-- Instructions for the task --
Between the line containing "4: (266, 117)" and the line containing "36: (295, 41)" lies a run of lines; give that run again exactly, with both of those lines, and nothing else from the entries below.

***** Material supplied *****

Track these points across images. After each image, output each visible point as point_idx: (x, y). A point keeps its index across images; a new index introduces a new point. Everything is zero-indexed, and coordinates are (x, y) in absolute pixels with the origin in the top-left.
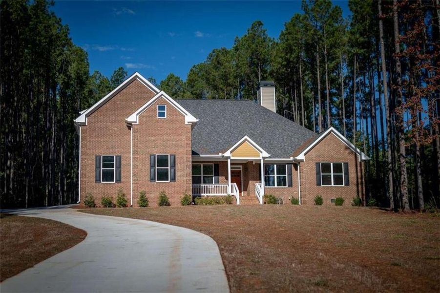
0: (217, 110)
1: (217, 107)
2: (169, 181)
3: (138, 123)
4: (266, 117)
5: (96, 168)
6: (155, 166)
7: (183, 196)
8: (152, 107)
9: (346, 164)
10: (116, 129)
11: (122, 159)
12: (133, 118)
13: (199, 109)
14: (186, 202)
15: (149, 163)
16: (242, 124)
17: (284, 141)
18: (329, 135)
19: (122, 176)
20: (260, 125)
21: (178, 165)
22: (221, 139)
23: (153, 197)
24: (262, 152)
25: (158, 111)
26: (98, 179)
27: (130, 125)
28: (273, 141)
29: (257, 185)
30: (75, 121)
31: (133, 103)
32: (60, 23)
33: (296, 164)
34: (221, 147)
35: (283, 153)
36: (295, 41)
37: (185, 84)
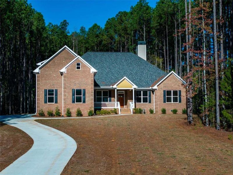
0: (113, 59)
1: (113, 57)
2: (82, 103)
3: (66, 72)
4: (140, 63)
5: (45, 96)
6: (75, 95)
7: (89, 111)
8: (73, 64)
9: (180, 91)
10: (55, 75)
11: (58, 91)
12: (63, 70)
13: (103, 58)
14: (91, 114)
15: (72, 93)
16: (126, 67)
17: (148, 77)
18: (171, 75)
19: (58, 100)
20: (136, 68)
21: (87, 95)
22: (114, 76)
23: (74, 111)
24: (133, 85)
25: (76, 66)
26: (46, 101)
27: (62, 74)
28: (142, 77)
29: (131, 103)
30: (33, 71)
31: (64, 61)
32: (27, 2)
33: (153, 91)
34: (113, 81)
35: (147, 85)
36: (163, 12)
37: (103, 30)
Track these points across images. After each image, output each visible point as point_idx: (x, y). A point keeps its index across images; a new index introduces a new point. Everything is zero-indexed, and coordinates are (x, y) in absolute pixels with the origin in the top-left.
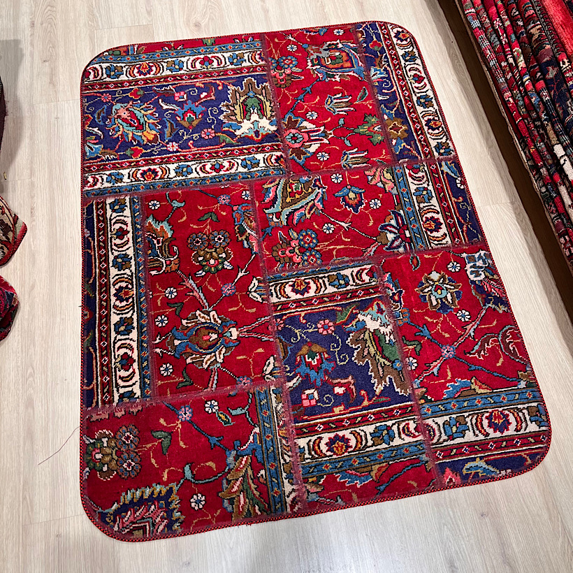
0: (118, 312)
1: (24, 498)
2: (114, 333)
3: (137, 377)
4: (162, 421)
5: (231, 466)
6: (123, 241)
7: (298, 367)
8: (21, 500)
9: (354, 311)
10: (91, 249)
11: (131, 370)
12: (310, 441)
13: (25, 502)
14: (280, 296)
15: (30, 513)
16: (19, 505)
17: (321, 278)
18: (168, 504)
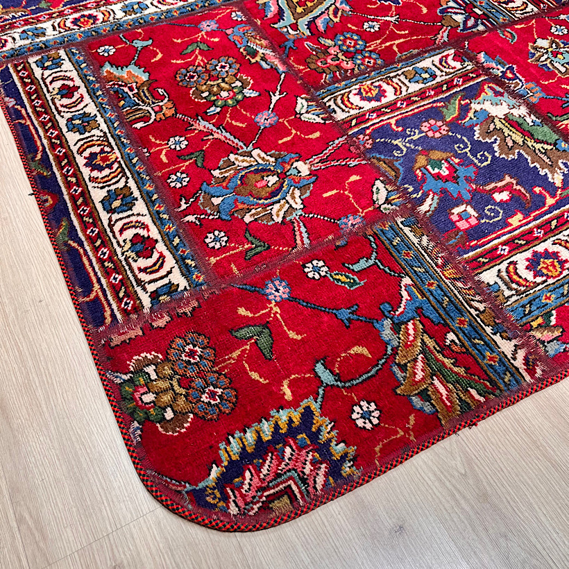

*****

-- Result --
4: (266, 117)
5: (96, 168)
6: (155, 166)
7: (183, 196)
8: (152, 107)
9: (346, 164)
10: (116, 129)
11: (122, 159)
12: (133, 118)
13: (199, 109)
14: (186, 202)
15: (149, 163)
16: (242, 124)
17: (284, 141)
18: (329, 135)
19: (122, 176)
20: (260, 125)
21: (178, 165)
22: (221, 139)
23: (153, 197)
24: (262, 152)
25: (158, 111)
26: (98, 179)
27: (130, 125)
28: (273, 141)
29: (257, 185)
30: (75, 121)
31: (133, 103)
32: (60, 23)
33: (296, 164)
34: (221, 147)
35: (283, 153)
36: (295, 41)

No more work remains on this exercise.